I've spoken to so many CMOs who said telehealth was something we knew we would one day have, but certainly we were putting it off five years from now, 10 years from now, but—when they had to—they made it work within six months. And the same is true, to a lesser degree, for virtual nursing.
And so I say quite honestly, I think within the next 10 years, there will hardly be any nurse or physician who does not have perhaps even at least one day a week working virtually. Or if it's not one day a week, think about it this way: We know that nurses are in all likelihood going to be flexing across different units. And one of those units is going to be virtual telehealth.

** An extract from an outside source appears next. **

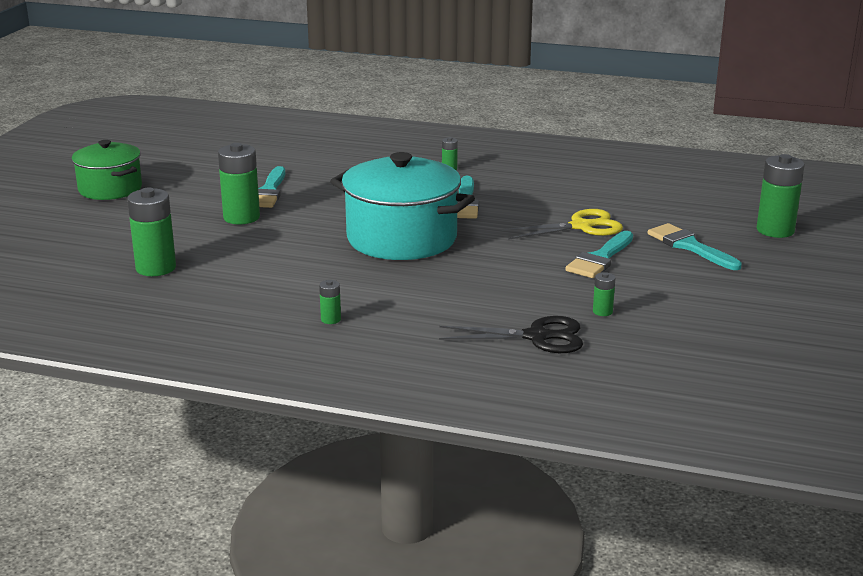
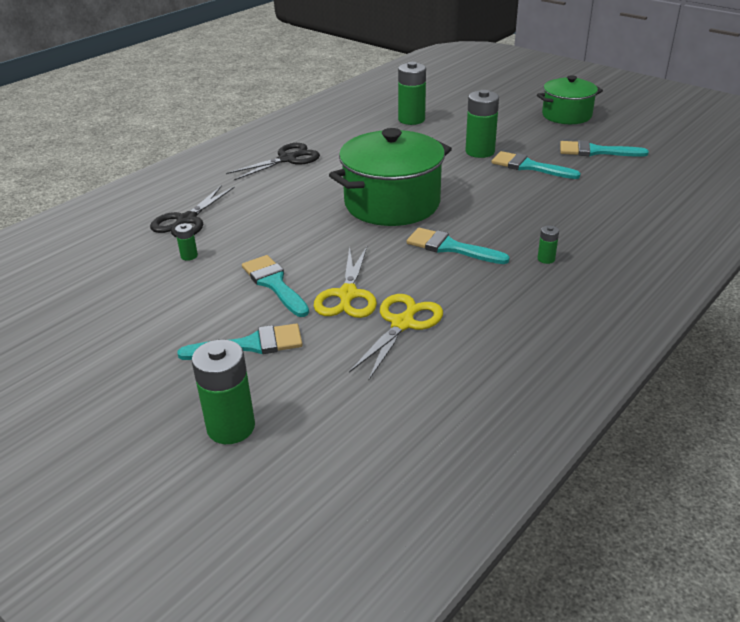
camera: 115 degrees right, 10 degrees up
(212, 169) = (595, 151): none -> turquoise brush
(331, 319) = (287, 159): green battery -> black scissors
(402, 238) = (392, 203): turquoise pot -> green pot
(595, 201) = (402, 324): none -> yellow scissors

So it might be that for six months, you work on the ward for six months after you work virtually. And this is actually phenomenal for retention, especially for older workers who simply can't deal with the physical loads of the job.

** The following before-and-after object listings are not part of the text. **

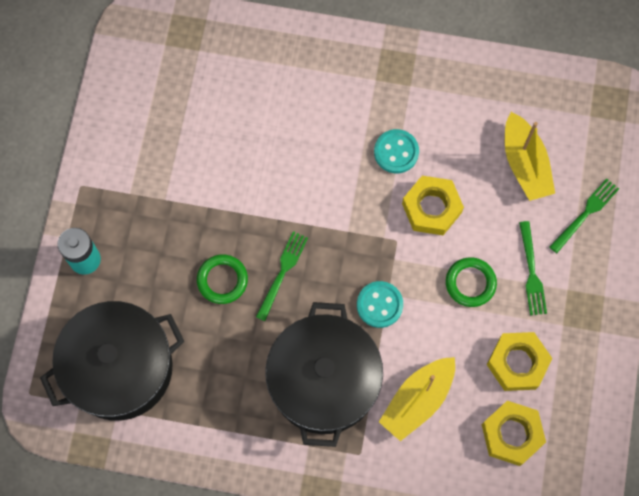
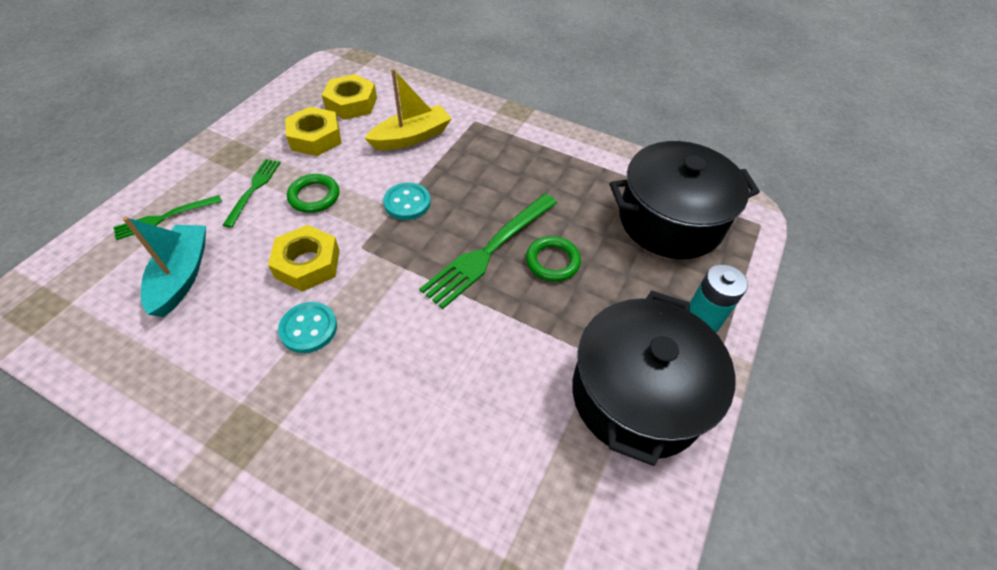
camera: 165 degrees left, 20 degrees down
(282, 272) = (488, 252): green fork -> green fork, size x1.74
(324, 381) = (484, 166): black pot -> black pot (637, 395)
(525, 164) = (182, 276): yellow boat -> turquoise boat

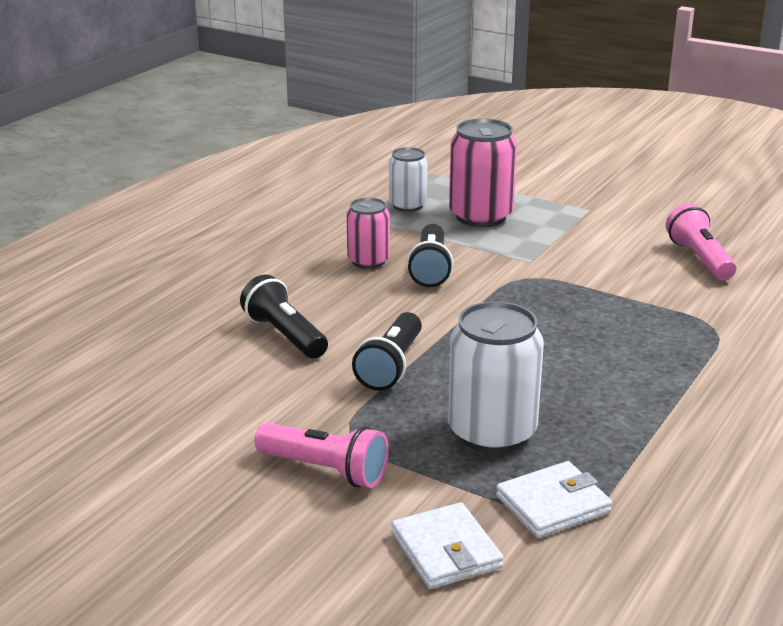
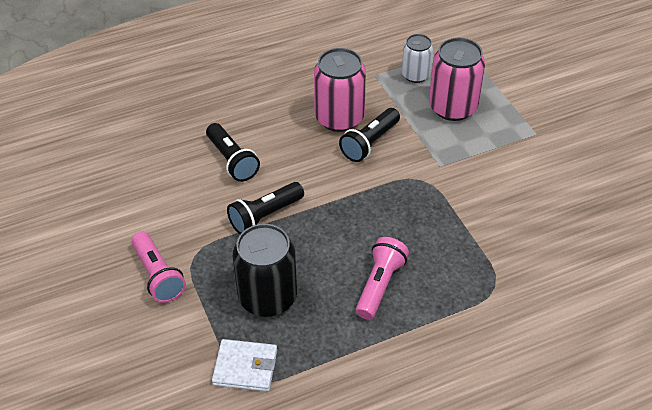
camera: 35 degrees right, 20 degrees up
(285, 335) = (232, 160): black flashlight -> black flashlight turned 150 degrees clockwise
(368, 261) = (339, 118): pink can -> pink can, size x1.64
(446, 551) = (162, 365): white wallet -> none
(492, 432) = (267, 297): white can -> black can
(699, 259) = (560, 219): pink flashlight -> pink flashlight (379, 285)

So of course, and I will note, we don't necessarily have the solutions for environmental service workers. They in all likelihood will continue to have to come in in person. But I would just encourage executives to really think about, is the horizon perhaps closer to us than we've anticipated when it comes to flexing clinicians across both virtual and in-person.
Woods: And let's be honest, we're talking about a strategic way to be thinking about this, a strategic way to be thinking about a benefit to the workforce. So I guess my push to our listeners would be remote work is one benefit, and if you know that you're not going to be able to give that to your entire workforce evenly, then you have to start thinking about the other benefits, the other kinds of flexibilities that you can give.
Well, Alex, Miriam, this is one of those hairy topics where there are not best practices, but I do want to give each of you a moment to kind of speak directly to our audience and give them an action item. When it comes to returning to in-person work, what's the one takeaway that you want to leave our listeners with?
Sznycer-Taub: We spent a lot of time pre-pandemic making health care facilities really patient-friendly and patient-centric and that was so important and we should keep doing that. But I think this is a really good opportunity to think about how do you make your health care facility staff centric too?
So what are the things you can do to make the in-person experience for staff better, whether that's thinking about the options they have for getting healthy, nutritious, fast meals, is it making sure they have appropriate respite spaces? Is it making sure that they have a good workplace, that they can set their things? And I think this is the time to rethink your space and think about how do you create that really good physical environment for your staff who are coming into your facility.
Woods: Alex, what about you?
Polyak: It might not be satisfying, but this is a journey. The cubicle was invented in the 1960s. The idea of an open floor plan in the late 1990s. We don't know what this is going to look like in 10 years, 20 years from now.
And that may not be satisfying but unless we are able to be flexible about our strategic expectations of what the workplace will look like five, 10, 15 years from now, we're just going to be shooting ourselves in the foot repeatedly. And it's not going to be the type of wound that some clinicians are going to be able to fix just like that.